- Extracted data entries -

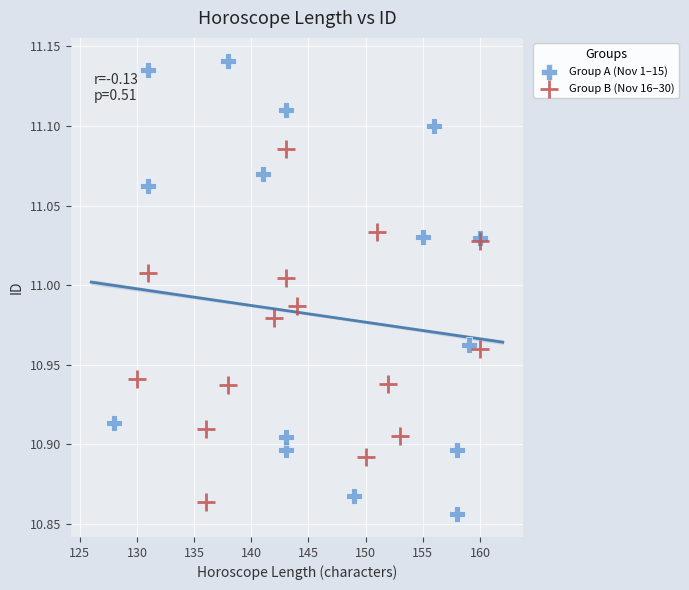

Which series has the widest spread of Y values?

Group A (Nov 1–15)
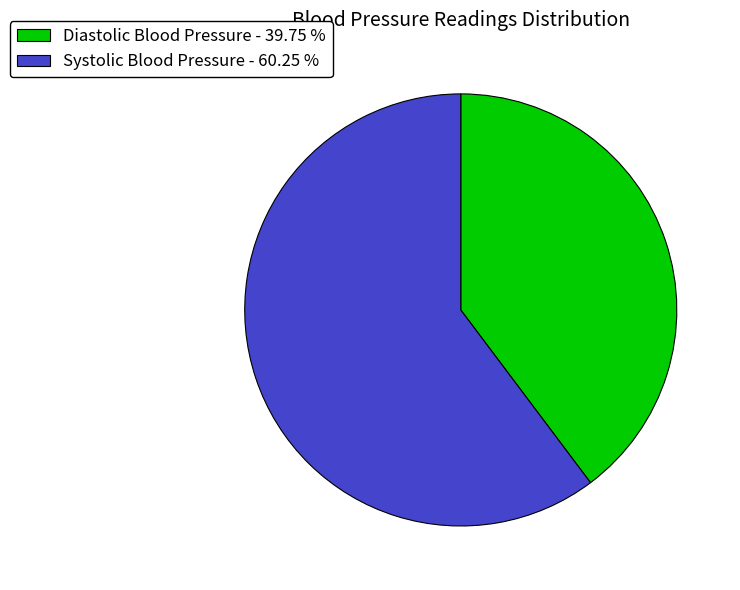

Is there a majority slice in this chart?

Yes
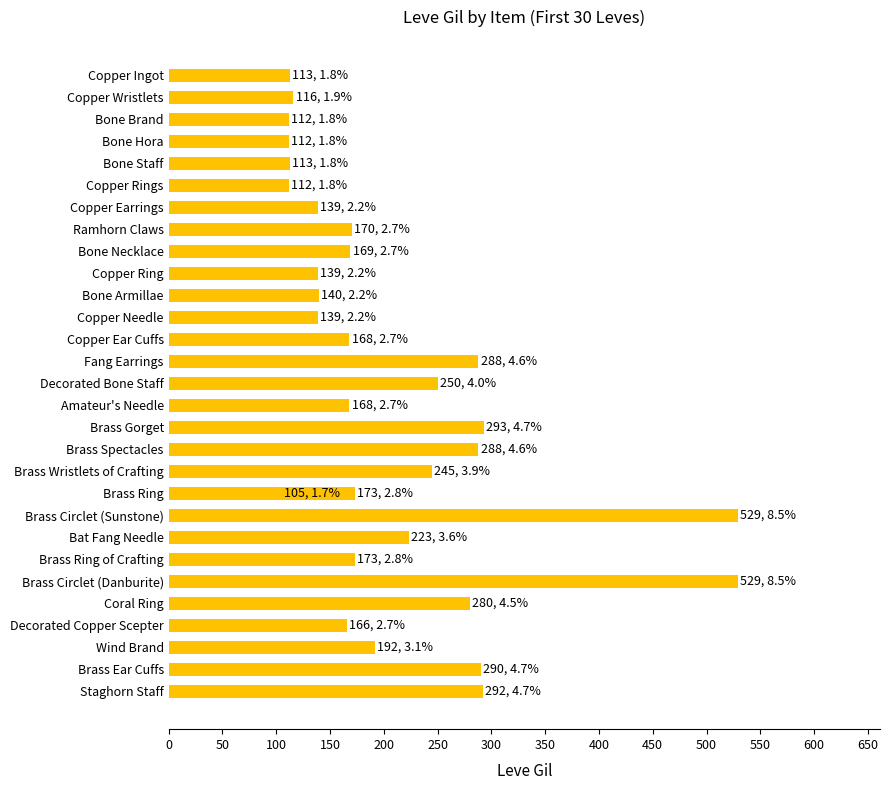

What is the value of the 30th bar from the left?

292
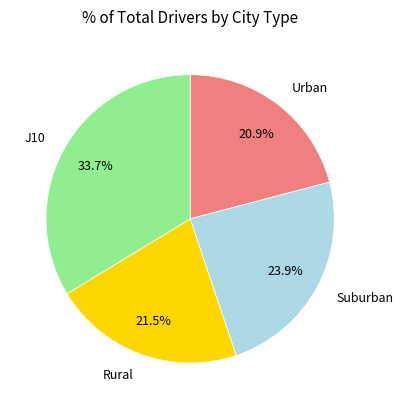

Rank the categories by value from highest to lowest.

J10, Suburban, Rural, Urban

- Exercise directions -
Could you copy the material word for word, starting at the line that contains "Rank the categories" and continuing through the end of the material?

- Written answer -
Rank the categories by value from highest to lowest.

J10, Suburban, Rural, Urban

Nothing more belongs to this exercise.